*** DATA FOR ANALYSIS ***
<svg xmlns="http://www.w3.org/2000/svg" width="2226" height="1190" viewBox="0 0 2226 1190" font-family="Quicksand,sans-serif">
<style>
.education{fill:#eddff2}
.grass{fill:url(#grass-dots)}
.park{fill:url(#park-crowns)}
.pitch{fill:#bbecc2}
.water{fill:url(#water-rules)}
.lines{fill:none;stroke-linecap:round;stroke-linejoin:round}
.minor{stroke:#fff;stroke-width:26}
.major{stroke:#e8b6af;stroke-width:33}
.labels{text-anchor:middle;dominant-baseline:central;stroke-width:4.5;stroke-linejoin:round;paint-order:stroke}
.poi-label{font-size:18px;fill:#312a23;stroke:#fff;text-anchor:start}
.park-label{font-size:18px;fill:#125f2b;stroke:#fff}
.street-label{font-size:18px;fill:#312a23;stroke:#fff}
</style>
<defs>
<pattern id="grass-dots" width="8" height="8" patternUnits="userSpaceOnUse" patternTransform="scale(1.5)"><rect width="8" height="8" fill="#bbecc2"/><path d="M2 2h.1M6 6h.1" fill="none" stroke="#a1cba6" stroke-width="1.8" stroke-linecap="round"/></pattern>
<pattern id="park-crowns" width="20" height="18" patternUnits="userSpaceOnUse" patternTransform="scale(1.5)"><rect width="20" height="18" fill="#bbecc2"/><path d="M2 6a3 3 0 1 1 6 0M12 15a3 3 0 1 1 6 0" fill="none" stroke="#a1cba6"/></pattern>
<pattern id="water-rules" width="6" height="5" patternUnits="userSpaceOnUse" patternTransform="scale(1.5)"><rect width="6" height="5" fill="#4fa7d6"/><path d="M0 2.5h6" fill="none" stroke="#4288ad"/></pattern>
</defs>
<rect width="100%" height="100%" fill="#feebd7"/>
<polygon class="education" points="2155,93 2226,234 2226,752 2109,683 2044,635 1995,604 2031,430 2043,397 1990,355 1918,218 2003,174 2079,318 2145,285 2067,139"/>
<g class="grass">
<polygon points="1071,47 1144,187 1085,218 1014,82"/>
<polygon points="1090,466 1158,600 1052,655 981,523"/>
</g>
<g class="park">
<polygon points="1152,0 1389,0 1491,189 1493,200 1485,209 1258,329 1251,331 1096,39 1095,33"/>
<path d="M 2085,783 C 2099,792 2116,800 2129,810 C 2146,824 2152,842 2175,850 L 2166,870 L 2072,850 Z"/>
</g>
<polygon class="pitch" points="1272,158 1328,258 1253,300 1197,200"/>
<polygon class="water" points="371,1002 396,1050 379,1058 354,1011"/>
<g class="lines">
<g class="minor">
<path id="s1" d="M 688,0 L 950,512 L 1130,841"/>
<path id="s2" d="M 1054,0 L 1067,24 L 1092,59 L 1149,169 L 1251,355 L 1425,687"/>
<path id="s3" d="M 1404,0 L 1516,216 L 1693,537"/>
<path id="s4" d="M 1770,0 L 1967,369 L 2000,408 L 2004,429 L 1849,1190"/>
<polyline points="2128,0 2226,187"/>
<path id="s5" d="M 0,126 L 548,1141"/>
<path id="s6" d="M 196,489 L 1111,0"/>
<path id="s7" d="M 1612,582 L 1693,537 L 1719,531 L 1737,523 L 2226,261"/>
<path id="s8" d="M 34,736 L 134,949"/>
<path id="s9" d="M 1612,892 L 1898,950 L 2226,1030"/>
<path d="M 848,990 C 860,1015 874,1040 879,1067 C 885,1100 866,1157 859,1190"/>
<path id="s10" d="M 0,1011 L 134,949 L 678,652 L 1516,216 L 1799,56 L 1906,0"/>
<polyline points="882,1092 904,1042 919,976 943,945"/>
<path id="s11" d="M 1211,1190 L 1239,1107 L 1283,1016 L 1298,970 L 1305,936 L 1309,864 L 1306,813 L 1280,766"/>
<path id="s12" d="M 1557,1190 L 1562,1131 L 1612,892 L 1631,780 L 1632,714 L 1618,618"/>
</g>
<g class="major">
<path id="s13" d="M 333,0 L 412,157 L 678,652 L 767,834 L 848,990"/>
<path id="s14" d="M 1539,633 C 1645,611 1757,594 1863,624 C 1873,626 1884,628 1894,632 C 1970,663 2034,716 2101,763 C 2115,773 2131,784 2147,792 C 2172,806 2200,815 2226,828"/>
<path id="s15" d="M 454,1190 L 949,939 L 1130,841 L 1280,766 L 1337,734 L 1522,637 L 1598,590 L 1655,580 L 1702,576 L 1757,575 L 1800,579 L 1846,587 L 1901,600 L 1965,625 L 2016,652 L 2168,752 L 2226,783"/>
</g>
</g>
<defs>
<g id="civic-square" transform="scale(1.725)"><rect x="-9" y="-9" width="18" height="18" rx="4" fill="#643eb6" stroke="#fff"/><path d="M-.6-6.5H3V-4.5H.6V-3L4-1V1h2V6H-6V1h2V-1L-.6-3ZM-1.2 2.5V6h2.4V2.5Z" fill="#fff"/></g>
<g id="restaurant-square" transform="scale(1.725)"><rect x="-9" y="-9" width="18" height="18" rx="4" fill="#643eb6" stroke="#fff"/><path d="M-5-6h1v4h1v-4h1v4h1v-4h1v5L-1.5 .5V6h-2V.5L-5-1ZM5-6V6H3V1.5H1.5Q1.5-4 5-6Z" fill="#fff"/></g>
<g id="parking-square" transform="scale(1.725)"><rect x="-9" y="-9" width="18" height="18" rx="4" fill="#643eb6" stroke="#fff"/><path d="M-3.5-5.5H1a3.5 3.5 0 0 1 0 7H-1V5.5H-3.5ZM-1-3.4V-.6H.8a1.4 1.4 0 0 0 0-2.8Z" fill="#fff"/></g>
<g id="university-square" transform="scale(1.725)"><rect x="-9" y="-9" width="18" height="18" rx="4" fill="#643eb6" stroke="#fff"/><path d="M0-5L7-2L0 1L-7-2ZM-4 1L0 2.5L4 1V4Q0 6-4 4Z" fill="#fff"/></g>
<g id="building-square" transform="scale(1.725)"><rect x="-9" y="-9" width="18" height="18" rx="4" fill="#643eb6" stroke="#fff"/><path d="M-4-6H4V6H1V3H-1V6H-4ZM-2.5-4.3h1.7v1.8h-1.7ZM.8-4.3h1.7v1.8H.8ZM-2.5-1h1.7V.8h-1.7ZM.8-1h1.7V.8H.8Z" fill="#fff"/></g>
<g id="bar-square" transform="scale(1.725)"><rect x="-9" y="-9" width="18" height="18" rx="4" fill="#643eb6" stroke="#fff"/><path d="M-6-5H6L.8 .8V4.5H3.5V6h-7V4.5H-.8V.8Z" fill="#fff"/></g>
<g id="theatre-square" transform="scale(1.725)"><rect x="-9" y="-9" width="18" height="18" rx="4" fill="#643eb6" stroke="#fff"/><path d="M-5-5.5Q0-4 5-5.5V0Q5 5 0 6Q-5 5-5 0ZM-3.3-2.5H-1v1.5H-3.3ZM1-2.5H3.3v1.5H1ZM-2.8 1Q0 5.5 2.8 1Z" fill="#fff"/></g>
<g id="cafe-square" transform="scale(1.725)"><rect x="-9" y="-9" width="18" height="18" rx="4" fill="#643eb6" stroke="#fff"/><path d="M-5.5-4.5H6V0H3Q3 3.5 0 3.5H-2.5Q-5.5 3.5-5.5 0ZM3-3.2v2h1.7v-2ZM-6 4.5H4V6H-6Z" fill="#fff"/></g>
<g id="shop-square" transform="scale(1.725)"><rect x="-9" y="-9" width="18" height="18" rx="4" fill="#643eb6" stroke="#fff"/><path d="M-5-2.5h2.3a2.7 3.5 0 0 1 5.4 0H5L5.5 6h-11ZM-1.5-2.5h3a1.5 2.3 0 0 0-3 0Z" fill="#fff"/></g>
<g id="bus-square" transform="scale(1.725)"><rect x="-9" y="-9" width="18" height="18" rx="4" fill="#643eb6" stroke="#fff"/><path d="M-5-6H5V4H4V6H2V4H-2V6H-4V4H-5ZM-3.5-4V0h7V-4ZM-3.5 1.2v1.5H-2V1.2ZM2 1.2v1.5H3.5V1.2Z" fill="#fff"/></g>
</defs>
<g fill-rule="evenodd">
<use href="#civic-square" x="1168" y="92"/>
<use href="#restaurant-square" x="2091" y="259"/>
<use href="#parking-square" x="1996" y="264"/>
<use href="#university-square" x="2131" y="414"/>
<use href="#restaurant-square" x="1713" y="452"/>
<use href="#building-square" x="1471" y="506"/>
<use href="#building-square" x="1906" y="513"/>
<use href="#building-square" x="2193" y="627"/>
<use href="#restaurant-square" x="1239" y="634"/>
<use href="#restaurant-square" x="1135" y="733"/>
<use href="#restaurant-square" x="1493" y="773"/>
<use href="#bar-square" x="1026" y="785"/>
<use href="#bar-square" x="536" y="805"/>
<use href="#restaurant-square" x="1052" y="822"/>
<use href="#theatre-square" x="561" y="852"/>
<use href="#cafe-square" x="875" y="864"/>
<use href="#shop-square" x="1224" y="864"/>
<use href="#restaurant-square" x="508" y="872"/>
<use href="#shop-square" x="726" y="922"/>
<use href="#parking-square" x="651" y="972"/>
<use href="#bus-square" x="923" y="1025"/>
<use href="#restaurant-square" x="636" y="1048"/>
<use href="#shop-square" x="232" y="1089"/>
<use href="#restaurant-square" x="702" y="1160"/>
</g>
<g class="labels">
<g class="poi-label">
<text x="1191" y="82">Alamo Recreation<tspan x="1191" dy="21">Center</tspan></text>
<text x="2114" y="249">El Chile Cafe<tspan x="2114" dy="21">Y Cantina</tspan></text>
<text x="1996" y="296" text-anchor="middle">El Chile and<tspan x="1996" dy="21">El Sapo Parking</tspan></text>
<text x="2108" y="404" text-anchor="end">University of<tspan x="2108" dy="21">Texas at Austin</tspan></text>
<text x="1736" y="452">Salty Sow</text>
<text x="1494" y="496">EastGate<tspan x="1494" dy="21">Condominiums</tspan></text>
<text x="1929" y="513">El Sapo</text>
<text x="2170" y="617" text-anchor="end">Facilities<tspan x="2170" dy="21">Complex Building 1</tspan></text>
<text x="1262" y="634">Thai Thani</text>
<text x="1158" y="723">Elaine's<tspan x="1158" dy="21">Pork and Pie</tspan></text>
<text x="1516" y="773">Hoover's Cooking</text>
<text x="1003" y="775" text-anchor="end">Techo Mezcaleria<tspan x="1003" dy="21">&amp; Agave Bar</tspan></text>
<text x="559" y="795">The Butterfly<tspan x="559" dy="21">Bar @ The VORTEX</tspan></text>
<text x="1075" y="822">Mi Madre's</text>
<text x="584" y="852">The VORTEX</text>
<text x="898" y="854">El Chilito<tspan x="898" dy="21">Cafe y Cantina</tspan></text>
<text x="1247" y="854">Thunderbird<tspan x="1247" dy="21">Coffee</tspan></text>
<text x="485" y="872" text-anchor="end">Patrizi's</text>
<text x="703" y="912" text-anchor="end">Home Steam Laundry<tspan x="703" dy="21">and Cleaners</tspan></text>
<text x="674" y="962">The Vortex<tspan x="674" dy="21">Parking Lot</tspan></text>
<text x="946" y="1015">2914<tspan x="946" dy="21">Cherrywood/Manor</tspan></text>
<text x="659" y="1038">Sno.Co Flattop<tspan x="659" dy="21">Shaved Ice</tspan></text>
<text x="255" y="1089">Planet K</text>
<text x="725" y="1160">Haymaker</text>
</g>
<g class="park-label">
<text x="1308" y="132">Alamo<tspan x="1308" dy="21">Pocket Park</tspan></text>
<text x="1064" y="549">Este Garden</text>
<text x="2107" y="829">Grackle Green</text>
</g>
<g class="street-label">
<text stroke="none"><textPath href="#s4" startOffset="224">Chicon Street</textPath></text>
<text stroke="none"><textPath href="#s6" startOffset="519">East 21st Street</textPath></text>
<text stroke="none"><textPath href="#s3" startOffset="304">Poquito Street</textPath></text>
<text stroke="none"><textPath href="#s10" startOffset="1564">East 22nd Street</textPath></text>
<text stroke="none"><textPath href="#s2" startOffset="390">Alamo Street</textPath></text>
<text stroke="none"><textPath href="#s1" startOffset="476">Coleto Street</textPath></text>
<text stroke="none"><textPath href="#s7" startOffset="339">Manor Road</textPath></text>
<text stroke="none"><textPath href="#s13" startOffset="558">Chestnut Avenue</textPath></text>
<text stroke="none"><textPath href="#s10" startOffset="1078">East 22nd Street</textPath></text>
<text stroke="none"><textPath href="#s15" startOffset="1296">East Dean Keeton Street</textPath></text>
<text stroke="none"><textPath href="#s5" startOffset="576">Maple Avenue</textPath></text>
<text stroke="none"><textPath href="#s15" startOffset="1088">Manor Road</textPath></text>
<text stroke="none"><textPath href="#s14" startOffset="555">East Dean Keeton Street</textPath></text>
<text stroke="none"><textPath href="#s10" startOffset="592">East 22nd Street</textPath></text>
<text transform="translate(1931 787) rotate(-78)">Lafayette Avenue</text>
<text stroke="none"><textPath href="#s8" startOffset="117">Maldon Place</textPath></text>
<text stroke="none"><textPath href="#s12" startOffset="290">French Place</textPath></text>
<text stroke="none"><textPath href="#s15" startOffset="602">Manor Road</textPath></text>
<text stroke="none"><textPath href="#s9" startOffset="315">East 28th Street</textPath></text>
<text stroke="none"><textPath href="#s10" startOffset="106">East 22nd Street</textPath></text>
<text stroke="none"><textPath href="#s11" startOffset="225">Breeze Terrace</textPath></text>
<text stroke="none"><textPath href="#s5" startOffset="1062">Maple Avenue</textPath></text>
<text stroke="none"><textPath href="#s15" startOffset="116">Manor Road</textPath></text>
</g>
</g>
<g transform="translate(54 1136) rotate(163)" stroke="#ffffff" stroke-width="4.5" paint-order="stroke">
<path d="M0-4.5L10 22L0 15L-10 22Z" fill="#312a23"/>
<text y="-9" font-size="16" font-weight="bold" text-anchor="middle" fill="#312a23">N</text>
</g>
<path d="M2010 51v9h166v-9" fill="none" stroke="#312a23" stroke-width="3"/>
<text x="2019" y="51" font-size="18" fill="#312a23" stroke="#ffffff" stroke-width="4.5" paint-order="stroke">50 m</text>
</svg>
*** End of DATA FOR ANALYSIS ***
= WHAT IS BEING ASKED =
Go through the entries above and copy each line with "lines" in it.

= RESPONSE TO THE TASK =
.lines{fill:none;stroke-linecap:round;stroke-linejoin:round}
<g class="lines">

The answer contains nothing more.